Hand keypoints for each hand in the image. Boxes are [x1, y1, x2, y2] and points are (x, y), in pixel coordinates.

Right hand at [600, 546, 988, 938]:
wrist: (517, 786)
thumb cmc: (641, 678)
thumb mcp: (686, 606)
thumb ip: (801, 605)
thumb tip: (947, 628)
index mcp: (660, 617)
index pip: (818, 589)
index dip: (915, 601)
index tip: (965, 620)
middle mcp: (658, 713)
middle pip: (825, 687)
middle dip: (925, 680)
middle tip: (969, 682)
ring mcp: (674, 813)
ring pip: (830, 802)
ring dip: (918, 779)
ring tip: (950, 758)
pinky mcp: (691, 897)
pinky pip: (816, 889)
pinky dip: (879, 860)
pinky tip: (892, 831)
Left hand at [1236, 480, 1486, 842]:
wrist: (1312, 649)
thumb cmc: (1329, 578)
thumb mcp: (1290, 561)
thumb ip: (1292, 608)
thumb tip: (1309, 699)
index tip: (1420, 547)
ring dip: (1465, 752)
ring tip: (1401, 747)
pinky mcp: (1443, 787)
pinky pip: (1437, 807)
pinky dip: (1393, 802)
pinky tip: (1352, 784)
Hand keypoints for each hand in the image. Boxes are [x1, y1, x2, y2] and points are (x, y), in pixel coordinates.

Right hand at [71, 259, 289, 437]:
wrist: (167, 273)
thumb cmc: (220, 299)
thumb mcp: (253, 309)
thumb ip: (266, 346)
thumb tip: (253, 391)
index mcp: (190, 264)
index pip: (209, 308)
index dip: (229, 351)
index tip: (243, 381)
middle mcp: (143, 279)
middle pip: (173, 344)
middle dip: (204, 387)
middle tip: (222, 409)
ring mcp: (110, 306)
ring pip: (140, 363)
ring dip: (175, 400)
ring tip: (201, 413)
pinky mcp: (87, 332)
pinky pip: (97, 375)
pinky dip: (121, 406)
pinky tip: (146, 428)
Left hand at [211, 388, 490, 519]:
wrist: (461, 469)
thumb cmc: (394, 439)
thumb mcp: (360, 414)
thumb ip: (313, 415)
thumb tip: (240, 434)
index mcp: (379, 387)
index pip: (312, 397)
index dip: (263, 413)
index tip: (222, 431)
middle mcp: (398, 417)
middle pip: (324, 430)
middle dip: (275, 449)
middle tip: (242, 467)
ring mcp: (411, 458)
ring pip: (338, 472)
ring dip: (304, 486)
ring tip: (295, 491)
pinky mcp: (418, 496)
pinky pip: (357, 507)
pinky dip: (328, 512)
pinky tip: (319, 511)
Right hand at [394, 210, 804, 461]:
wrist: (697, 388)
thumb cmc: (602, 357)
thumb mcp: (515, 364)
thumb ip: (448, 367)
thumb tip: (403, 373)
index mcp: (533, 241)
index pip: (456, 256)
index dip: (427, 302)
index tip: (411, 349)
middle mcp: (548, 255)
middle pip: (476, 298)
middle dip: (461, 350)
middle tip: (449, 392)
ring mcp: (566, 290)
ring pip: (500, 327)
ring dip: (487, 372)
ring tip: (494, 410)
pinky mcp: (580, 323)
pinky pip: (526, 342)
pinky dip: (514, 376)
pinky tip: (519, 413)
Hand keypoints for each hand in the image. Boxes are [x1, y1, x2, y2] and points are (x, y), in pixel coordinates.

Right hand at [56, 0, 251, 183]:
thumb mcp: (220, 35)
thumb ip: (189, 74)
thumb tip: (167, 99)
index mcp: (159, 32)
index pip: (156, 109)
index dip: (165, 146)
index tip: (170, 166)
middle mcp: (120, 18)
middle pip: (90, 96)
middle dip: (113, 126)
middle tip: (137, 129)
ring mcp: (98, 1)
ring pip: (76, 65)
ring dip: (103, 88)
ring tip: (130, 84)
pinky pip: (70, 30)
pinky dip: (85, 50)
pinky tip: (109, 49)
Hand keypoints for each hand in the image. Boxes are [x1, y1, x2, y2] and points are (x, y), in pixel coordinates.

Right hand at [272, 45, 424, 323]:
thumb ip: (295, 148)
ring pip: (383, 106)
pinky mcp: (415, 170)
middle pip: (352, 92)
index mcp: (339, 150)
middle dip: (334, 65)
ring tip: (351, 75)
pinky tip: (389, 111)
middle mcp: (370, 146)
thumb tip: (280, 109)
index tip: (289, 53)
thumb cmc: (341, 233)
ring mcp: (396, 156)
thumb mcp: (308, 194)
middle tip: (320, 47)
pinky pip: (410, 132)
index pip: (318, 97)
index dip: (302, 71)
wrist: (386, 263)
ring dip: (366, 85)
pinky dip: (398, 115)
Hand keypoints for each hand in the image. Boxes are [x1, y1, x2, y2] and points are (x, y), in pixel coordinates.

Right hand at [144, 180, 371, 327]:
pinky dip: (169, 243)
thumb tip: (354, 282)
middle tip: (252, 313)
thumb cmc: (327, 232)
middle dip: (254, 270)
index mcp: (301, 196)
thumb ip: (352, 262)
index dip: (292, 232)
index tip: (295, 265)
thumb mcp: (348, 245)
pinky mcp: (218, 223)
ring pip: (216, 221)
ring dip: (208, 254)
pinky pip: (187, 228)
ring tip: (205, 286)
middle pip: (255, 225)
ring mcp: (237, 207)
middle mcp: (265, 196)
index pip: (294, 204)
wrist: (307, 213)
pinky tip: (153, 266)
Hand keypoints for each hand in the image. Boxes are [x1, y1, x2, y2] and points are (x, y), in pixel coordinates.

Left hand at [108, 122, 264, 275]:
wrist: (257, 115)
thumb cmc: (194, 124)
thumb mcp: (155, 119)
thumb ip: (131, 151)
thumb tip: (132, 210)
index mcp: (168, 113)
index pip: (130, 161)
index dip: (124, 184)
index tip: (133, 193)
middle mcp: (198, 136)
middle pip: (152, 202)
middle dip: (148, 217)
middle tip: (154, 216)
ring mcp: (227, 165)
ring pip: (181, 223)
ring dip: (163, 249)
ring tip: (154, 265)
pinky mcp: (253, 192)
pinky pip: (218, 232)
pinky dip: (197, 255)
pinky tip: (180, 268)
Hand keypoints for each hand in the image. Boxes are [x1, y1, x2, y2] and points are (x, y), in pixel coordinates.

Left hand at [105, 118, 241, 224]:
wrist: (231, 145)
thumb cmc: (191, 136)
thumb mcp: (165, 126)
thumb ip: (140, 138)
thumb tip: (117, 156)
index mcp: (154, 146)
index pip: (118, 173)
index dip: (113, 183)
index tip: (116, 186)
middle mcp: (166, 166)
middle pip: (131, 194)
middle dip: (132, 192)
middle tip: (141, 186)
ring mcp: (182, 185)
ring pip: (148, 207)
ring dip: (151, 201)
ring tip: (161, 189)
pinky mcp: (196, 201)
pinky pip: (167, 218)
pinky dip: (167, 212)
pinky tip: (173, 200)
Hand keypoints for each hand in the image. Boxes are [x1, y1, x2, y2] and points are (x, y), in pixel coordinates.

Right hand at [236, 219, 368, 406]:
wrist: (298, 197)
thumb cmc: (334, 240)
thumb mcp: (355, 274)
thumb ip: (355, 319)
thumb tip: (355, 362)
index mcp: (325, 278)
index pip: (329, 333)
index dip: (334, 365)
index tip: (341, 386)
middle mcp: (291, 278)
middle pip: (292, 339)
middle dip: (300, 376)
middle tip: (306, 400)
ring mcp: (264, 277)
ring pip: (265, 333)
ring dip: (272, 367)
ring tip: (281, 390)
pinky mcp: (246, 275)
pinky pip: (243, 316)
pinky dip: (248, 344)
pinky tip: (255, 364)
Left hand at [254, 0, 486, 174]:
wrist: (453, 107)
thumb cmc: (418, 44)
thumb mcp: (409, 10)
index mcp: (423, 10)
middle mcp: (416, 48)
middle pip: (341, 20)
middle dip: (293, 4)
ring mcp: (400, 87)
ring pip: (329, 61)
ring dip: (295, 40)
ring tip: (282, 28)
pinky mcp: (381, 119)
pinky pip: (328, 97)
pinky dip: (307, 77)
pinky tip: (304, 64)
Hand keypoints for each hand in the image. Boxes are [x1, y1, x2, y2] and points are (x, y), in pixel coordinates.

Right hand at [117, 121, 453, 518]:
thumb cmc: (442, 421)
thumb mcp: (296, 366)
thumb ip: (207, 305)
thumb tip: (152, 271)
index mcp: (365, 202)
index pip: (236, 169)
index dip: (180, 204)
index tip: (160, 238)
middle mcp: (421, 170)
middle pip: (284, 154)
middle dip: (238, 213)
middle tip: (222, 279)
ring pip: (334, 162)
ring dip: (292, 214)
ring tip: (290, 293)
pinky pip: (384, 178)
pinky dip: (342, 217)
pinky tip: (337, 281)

═══

** Required action **
An exact copy of the lines above between the line holding "pinky tip: (389, 111)" and the line holding "pinky tip: (153, 266)", inclusive, is the whole answer.

** Exercise result **
pinky tip: (389, 111)
middle mcp: (370, 146)
thumb tip: (280, 109)
index tip: (289, 53)
thumb cmc: (341, 233)
ring mcp: (396, 156)
thumb mcp: (308, 194)
middle tip: (320, 47)
pinky pip: (410, 132)
index pip: (318, 97)
index dip: (302, 71)
wrist: (386, 263)
ring dip: (366, 85)
pinky dip: (398, 115)
Hand keypoints for each hand in the image. Boxes are [x1, y1, x2, y2] and points are (x, y), in pixel coordinates.

Right hand at [144, 180, 371, 327]:
pinky dip: (169, 243)
thumb tip: (354, 282)
middle tip: (252, 313)
thumb cmc: (327, 232)
middle dip: (254, 270)
index mcp: (301, 196)
thumb ip: (352, 262)
index dip: (292, 232)
index tip: (295, 265)
thumb mcp: (348, 245)
pinky mcp: (218, 223)
ring pip: (216, 221)
ring dip: (208, 254)
pinky pip: (187, 228)
ring tip: (205, 286)
middle pip: (255, 225)
ring mcp: (237, 207)
middle mcp: (265, 196)
index pip: (294, 204)
wrist: (307, 213)
pinky tip: (153, 266)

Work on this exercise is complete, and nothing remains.